Presented by Chris Balch
at the 65th Annual City & County Attorneys Institute.
University of Georgia, Athens, Georgia, September 13 & 14, 2018
Seven years ago, when I first spoke on the topic of crisis management and the 24/7 news cycle, I focused on the outside risks of misfeasance coming to light: camera phones, investigative reporters, CNN producers looking for content, and the like. We had not yet experienced the Sandusky/Penn State scandal, or the one at Michigan State, the #MeToo movement, multimillion dollar lawsuits against Big Law Firms for pay equity or harassment, or the Grand Jury Report into sexual abuse by clergy in Pennsylvania, or…..well, you get the idea.

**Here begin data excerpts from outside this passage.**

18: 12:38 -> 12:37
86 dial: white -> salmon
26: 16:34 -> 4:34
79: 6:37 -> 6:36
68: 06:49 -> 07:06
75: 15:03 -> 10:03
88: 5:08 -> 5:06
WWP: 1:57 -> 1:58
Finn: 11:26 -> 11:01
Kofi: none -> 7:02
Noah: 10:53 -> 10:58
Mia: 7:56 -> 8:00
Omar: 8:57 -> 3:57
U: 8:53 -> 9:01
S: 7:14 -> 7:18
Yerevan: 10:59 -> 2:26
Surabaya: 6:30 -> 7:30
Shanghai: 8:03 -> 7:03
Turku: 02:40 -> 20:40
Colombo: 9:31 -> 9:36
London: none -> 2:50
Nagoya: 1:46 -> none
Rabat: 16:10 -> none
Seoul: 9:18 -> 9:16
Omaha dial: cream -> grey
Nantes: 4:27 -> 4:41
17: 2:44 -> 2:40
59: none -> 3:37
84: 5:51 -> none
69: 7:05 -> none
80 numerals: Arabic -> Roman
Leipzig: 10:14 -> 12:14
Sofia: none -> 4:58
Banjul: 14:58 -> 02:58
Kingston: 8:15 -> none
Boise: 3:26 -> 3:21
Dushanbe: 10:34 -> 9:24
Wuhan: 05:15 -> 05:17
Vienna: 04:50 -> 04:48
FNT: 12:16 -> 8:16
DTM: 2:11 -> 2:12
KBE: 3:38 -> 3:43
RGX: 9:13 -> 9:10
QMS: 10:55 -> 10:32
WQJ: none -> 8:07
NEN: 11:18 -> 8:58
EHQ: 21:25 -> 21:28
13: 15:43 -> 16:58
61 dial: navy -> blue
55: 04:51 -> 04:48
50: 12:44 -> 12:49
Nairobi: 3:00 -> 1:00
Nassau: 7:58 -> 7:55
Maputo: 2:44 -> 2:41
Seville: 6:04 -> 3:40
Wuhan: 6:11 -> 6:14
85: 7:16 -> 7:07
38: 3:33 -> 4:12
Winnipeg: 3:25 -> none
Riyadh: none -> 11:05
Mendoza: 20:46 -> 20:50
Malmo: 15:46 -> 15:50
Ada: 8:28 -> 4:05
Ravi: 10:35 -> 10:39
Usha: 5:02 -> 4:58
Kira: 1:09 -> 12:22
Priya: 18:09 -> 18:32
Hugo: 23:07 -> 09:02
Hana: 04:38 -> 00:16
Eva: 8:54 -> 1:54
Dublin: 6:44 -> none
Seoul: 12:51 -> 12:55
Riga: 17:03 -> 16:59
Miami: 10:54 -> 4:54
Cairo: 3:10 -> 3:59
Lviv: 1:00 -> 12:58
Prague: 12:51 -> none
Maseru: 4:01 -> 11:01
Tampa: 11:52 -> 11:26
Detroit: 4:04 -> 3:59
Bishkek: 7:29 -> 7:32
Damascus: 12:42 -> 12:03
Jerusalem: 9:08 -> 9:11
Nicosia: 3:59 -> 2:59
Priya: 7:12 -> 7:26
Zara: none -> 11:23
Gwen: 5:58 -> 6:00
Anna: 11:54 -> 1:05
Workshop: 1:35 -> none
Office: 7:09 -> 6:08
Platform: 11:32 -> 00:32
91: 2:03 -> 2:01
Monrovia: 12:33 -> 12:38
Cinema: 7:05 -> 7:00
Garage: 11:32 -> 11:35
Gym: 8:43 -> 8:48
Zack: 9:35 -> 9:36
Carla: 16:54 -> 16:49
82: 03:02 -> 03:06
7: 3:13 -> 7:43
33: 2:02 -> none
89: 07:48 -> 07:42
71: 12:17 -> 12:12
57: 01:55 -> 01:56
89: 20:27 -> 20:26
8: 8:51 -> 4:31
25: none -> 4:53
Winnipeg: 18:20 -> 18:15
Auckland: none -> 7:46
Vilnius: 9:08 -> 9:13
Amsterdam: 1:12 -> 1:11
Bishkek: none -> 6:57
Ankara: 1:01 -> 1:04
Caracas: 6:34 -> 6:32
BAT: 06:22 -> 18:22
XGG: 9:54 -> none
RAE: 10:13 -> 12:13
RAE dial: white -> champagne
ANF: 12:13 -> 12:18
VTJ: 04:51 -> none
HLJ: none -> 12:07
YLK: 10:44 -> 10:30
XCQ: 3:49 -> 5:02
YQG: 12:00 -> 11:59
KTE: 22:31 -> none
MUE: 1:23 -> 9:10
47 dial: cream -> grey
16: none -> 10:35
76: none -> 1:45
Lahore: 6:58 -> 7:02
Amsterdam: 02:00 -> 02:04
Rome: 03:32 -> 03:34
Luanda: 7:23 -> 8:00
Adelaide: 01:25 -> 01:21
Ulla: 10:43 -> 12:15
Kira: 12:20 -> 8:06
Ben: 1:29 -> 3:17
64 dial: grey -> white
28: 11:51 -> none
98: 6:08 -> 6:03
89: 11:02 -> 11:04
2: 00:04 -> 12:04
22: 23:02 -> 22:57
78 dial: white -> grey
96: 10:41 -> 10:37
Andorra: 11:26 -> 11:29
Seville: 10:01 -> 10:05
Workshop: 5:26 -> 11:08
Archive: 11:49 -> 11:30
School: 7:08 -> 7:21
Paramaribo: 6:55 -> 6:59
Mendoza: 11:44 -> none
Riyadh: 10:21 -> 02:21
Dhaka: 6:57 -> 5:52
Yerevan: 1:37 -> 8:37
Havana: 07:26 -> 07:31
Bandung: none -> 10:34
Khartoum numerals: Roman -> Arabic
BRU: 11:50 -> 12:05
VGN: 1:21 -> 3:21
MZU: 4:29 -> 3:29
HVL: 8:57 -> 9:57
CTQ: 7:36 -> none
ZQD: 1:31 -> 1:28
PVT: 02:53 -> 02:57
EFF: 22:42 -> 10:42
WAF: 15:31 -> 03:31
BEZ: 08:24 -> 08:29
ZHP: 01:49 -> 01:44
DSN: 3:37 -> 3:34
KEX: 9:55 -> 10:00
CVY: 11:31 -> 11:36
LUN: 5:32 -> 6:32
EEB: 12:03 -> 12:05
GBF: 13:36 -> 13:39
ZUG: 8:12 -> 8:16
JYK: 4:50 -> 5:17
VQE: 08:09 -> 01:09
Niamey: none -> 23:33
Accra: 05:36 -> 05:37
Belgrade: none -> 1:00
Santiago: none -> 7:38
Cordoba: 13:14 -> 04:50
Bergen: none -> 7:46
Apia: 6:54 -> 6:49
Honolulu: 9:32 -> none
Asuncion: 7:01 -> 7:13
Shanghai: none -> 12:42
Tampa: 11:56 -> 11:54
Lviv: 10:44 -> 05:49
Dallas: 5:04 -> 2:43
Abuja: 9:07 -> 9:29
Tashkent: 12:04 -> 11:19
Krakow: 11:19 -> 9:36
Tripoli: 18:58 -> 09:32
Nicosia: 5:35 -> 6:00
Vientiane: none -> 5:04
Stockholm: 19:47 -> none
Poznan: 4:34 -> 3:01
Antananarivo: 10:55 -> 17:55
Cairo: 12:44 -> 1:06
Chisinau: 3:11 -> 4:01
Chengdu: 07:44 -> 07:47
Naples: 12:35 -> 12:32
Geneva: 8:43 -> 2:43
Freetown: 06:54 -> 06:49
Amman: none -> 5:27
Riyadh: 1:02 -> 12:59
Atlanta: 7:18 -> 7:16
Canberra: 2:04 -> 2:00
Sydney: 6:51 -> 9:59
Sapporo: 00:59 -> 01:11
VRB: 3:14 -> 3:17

What has changed? The most significant change is the perception of reality. There is little agreement on what is true, what is fake, or what is real. Info Wars can be one person’s true and accurate source of information causing them to show up at a pizza restaurant to rescue the imprisoned children (who aren’t there), while MSNBC could be another’s. The national debate over what is true filters down to local government, and our clients are berated, belittled, and accosted for trying to do the “right” thing, whatever that may be. How many times have we each suffered through public comment when some self-styled “community leader” or “engaged citizen” starts falsely claiming that we are short 35 (or more) sworn police officers (which would mean that there would be no officers on the streets, averifiable falsehood), that the City can’t manage its money (despite superior credit ratings, consecutive clean audit reports, or recognition by the Department of Community Affairs for good financial management practices), or that the City needs to ignore recognizing its youth sport teams, or allowing children to gavel the meeting into order because such “feel good” or “Kodak” moments detract from the council’s real obligation of running the city/county “like a business” (can someone please help me understand what it is that a local government manufactures, creates, or otherwise “sells” to the local economy?).
Against this backdrop of “fake news”, attacks on media, attacks from the media, policy in 140 characters or less, expectations that government will communicate important data via Tweet or Facbook post, and the insatiabledesire of news outlets to be “firstest with the mostest,” local government has to find a way to credibly and responsibly respond to communications challenges that address the needs of their community.